The sector is now competing with industry-leading players such as Brazil, the US, and the European (Union Hassall & Associates Australia 2006). Although the sector may be doing well at the present in terms of the world ranking, it has never escaped challenges. To put this discussion into perspective, the main concern of this essay is to analyze the Australian beef domestically and export market, assess the commodity characteristics, demand and supply elasticities, and market interdependence.

To contextualize the discussion the essay will also assess how institutional policies in the domestic and international affect beef trade. The beef sector is the leading agricultural business in Australia, and considered the second major beef exporter, after Brazil all the world (ABARES, 2006). All conditions and geographical factors of Australia encourage cattle rearing in a wide number of climates. Cattle production regarded as a key sector that covers an area estimated to be 200 million hectares (ABS, 2010).

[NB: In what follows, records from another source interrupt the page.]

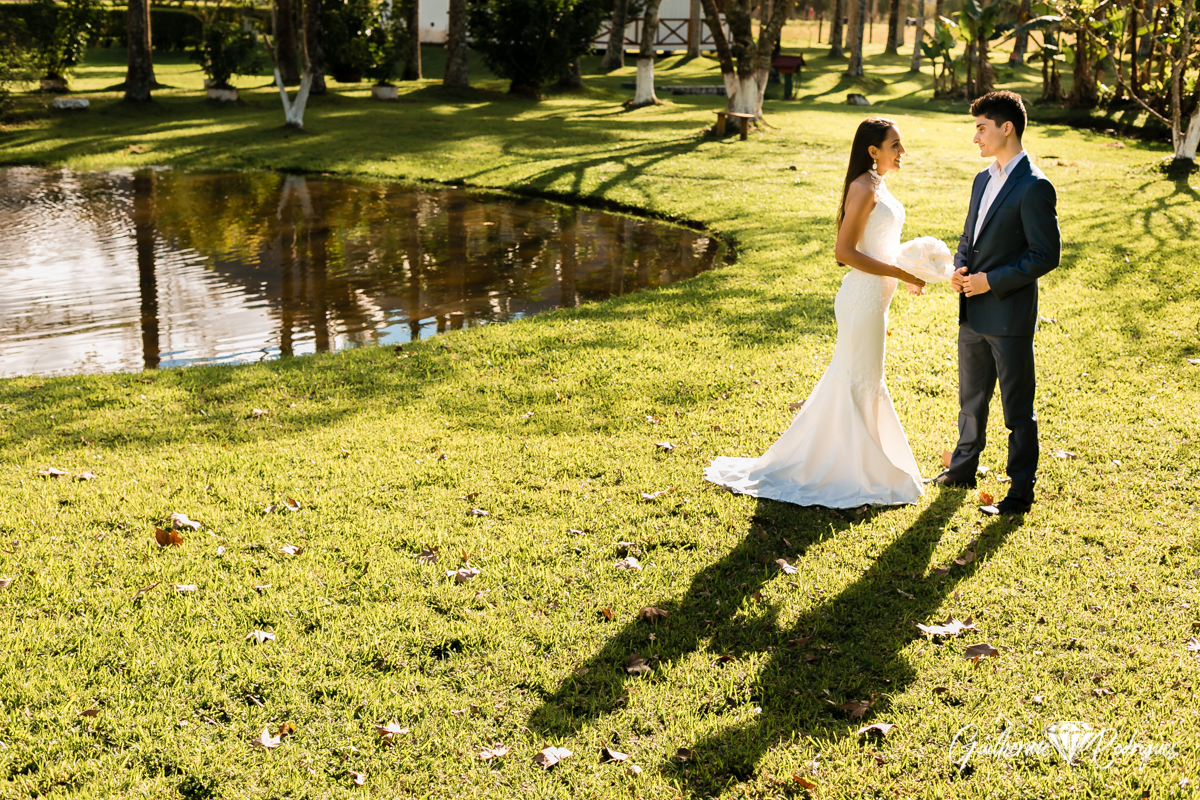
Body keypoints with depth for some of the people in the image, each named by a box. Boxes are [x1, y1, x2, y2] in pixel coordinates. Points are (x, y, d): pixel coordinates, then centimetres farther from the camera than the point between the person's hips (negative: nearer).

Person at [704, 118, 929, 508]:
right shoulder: (863, 189, -17)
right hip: (863, 298, -10)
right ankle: (853, 472, 11)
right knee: (861, 384, 0)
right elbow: (845, 251, -22)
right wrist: (901, 274, -20)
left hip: (874, 297, 10)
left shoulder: (878, 185, 13)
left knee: (852, 381, 17)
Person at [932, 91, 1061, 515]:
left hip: (1009, 315, -8)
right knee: (971, 398, 22)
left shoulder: (1034, 188, -15)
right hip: (973, 313, 8)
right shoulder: (982, 180, 11)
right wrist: (960, 269, 0)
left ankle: (1021, 491, 12)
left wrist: (992, 281, -18)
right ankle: (963, 467, 38)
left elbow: (1046, 254, -17)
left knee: (1017, 408, 2)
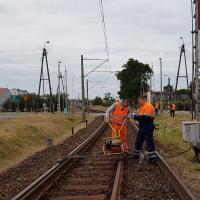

In the last five years, beef prices have gradually decreased. Similarly, the lasting impacts of drought cases, that have raised the cost of rearing cattle and beef processing, have squeezed sector profit considerably. Favorable weather that returned in late 2010 meant a start of good times for the sector; however, revenue remained under strain as farmers concentrated on building herds. In the years through to 2013/14, sector profits are predicted to decline by an annualized 3.3 percent to attain $5.6 billion.